Not long ago, the Dutch were among the hardest of hardline enforcers of budgetary discipline in the euro zone. As the crisis intensified last autumn, the country’s prime minister and finance minister argued that states which failed to control their deficits should face external supervision, fines, or even expulsion from the single currency.

That commitment to fiscal rigour abroad has been undermined by domestic economics and politics. The Netherlands has been hard hit by the slowdown: growth went into reverse in the fourth quarter of 2011, and the International Monetary Fund expects the Dutch economy to be the only core euro zone country to endure recession this year. This puts the country at risk of breaching the euro zone’s deficit targets, and forced ministers to consider more austerity. But the planned cuts proved too harsh for the fragile Liberal-Christian Democrat coalition - and for Geert Wilders’ Freedom Party, on whose support the government relied. Elections now look likely, possibly as early as mid-July.

The latest ructions pushed the yield differential between Dutch and German 10-year government bonds to their widest level for three years. However, an immediate fiscal crisis looks unlikely. If opposition parties play ball, parliament could cobble together a budget for 2013 before the summer.

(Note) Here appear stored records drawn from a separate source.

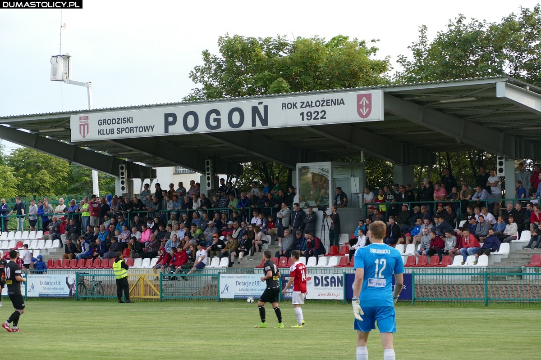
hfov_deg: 12.1
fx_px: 2555
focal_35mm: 170
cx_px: 270
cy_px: 180
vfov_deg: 8.1
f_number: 4
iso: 200
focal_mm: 61.93
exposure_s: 1/250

This would help prevent a scolding from Brussels and the ratings agencies. And even if the deficit remains above the euro zone’s 3 percent limit the Netherlands, which has a debt-to-GDP ratio of only 65 percent, is a long way from joining the euro zone’s peripheral laggards.

A bigger concern is whether elections will lead to a new political consensus. Though support for Wilders has shrunk, opinion polls suggest that the left-wing Socialist Party, which has campaigned against the euro zone’s austerity policies, might become the second-biggest grouping in a new parliament. It could be a hot summer for Dutch butter.

Context News

The coalition Dutch government, led by Prime Minister Mark Rutte, resigned on April 23 following disagreements over budget cuts.

The collapse of the Liberal-Christian Democrat coalition, which has been supported by the populist Freedom Party, could lead to elections which could be held as early as mid-July.

It also calls into question the Netherlands’ ability to abide by the euro zone’s stability and growth pact, which demands that countries limit their budget deficits to no more than 3 percent of GDP by 2013.

Finance minister Jan Kees de Jager promised to keep fighting to cut the deficit and dismissed comparisons with the region’s sickest economies. “The Netherlands will retain its solid fiscal policy and will also show the market it will lower its deficit and also have a path of sustainable government finances,” he told Reuters. However, to pass a budget for 2013 the government will probably have to rely on the support of opposition parties in parliament.

Last autumn, de Jager and Rutte supported the euro zone’s hardline approach to enforcing budget rules, arguing that countries that failed to cut their deficits should face sanctions or even expulsion from the euro zone.

The yield on Dutch 10-year government bonds rose to 2.41 percent by 1400 GMT on April 23. The differential between Dutch and German 10-year bonds reached 77 basis points – its widest level since the global financial crisis in the autumn of 2008.

According to an opinion poll conducted in the immediate aftermath of the collapse of talks between coalition partners on April 22, a snap election would see the Liberals, Christian Democrats and Freedom Party hold 63 seats in 150-seat parliament, well short of a majority.